Its Janney who nearly steals the movie. She is revelatory! Screenwriter Rogers does an amazing job of giving Janney the ability to explain herself. And when she does, we are with her. She did the most heroic thing a mother could do, she sacrificed herself to be hated by her daughter. She forced Tonya to be a famous, medaled skater. She also beat Tonya and was a hard-as-nails bitch. Janney is irresistible. And the bird kept pecking at her face!

Tonya starts at the beginning, telling us what her childhood was like. LaVona bellowed her way into getting Rawlinson as Tonya’s coach.She worked long hours as a waitress. She went to every practice. She dominated Tonya. She was brutal, coarse and nasty. She never showed Tonya any love. LaVona let Tonya know the sacrifices she made. If they had had a dog, she would have kicked it daily.

Finally, Tonya breaks free of LaVona by marrying Jeff. Like LaVona, he beats Tonya often. But Tonya is a tough cookie in her own right. She is no shrinking violet. When she fails to make winning points, she skates over to the judges and demands an explanation. Finally, one of the judges tells her what her coach has been telling her  – she’s not a good representative of figure skating. Her costumes are all wrong, she has no family to trot out to the media and she is dirt poor.

Tonya doesn’t change a thing except for divorce Jeff. But Jeff’s life is defined by being Tonya’s husband. He ignores the divorce and is still breaking into her apartment and beating  her.

Jeff’s buddy Shawn, who considers that his role as unpaid “bodyguard” really means he is the manipulator, behind the scenes king-maker and all-around man to be feared, concocts the scheme to insure Tonya wins a spot on the U.S. Olympic team for the 1994 Olympics in Lillehammer. But first, Tonya and her perceived rival, Nancy Kerrigan, must compete at the 1994 U.S. Figure Skating Championships in Detroit for a spot on the team.

Shawn, perhaps seeing himself as James Bonds “M”, gets Jeff to pay his two idiot friends Shane Stant (Ricky Russert) and Derrick Smith (Anthony Reynolds) to attack Kerrigan.

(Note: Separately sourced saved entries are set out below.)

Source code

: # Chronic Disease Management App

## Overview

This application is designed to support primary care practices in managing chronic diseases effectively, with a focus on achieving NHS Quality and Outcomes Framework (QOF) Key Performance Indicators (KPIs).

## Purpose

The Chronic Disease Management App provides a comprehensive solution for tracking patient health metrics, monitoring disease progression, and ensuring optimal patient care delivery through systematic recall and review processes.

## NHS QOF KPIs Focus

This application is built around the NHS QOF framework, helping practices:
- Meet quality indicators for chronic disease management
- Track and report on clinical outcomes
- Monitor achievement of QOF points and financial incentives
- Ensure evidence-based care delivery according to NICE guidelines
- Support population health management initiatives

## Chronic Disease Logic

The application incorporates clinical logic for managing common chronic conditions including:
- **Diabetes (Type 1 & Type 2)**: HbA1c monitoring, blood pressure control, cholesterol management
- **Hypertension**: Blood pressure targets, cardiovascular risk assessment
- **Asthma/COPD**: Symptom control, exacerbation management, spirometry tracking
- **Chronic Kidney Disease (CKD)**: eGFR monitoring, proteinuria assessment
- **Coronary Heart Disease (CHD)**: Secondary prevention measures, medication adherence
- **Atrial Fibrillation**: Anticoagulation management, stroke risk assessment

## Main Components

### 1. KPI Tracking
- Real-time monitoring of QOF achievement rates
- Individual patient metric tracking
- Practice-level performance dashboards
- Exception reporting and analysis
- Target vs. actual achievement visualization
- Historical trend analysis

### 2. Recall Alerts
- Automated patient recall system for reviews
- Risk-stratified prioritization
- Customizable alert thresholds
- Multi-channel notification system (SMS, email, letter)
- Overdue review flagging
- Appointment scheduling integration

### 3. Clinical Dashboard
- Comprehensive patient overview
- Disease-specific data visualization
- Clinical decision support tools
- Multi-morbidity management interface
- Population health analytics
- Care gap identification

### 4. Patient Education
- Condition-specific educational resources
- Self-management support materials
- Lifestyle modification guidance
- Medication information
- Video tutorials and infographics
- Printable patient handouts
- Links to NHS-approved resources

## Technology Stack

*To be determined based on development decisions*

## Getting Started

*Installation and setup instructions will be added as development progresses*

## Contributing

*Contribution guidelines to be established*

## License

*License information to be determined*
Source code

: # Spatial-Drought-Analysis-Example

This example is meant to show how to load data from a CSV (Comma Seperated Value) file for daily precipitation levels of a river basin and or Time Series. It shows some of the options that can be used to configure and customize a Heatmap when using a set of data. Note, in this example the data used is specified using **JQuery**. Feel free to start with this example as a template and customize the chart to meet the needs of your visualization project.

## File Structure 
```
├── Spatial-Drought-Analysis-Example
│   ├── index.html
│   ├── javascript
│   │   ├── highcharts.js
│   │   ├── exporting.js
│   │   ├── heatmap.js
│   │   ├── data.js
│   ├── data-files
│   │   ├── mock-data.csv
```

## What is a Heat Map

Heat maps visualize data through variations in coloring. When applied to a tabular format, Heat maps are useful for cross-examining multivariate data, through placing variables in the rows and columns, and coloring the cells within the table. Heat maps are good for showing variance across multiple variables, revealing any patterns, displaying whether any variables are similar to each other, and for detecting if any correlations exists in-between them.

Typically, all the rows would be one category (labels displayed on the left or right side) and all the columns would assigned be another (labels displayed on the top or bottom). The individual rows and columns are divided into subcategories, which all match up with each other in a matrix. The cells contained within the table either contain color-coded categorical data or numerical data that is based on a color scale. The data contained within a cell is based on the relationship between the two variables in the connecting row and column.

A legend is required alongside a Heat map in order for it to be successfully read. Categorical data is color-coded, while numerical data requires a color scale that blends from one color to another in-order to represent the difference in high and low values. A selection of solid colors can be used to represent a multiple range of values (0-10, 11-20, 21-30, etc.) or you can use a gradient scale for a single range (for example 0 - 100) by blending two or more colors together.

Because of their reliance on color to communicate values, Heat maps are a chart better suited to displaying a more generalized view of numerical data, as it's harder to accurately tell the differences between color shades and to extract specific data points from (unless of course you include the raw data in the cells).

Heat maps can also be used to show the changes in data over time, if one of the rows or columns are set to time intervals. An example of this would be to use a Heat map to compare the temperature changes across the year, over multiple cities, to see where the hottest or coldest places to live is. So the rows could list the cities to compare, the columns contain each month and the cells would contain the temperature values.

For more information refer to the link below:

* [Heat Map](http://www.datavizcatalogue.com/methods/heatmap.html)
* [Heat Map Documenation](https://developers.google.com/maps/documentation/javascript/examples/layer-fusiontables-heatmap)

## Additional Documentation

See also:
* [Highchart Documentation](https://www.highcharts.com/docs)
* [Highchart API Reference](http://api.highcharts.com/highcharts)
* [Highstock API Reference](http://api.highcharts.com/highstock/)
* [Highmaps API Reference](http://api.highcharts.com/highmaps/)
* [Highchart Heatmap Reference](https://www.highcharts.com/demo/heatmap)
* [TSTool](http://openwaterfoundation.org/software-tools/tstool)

Now, according to Tonya, she did not know that an attack was planned. Maybe the guys were just going to…I don’t know how Tonya explained writing down Kerrigan’s practice sessions. Jeff “ratted her out.” She was very involved.

Stant stumbled backstage and hit Kerrigan with an iron bar. Kerrigan was forced to withdraw from the national competition. Harding won the event and both of them made the U.S. Olympic team. The rest is history.***

The casting by Lindsay Graham and Mary Vernieu deserves praise. At the end of the movie, as audiences have come to expect in movies about real people, we see that the supporting cast are near-identical to the actors and actresses on the screen.

Member of Las Vegas Film Critics Society: www.lvfcs.org/.

Victoria Alexander lives in Las Vegas, Nevada and answers every email at victoria.alexander.lv@gmail.com.

*In 2016, 14-year-old Rika Kihira jumped into the record books in a big way at the Junior Grand Prix in Slovenia with a triple Axel and went on to hit eight triple jumps. Kihira’s eight clean triple jumps made her the first woman to do that at any level of competition. The level of Kihira’s accomplishment can’t be overstated. In landing the triple Axel, she became just the eighth woman and fourth Japanese female ever to accomplish the feat in competition.

**A quad Axel entails an extra half turn over its other quad peers and a forward edge takeoff, which greatly ups the difficulty.

***Harding finished eighth in Lillehammer, while Kerrigan, by then fully recovered from the injury, won the silver medal behind  Oksana Baiul from Ukraine. Harding was fined and thrown out of skating for life and in 1994, wrestled a bear. (No, that was some other disgraced altehle.) Not mentioned in the Tonya Harding wrap-up the celebrity sex tape, an explicit “wedding video” that showed Harding having sex with her then-husband, Jeff Gillooly. They sold it together to Penthouse magazine, for an advance of $200,000 each plus royalties.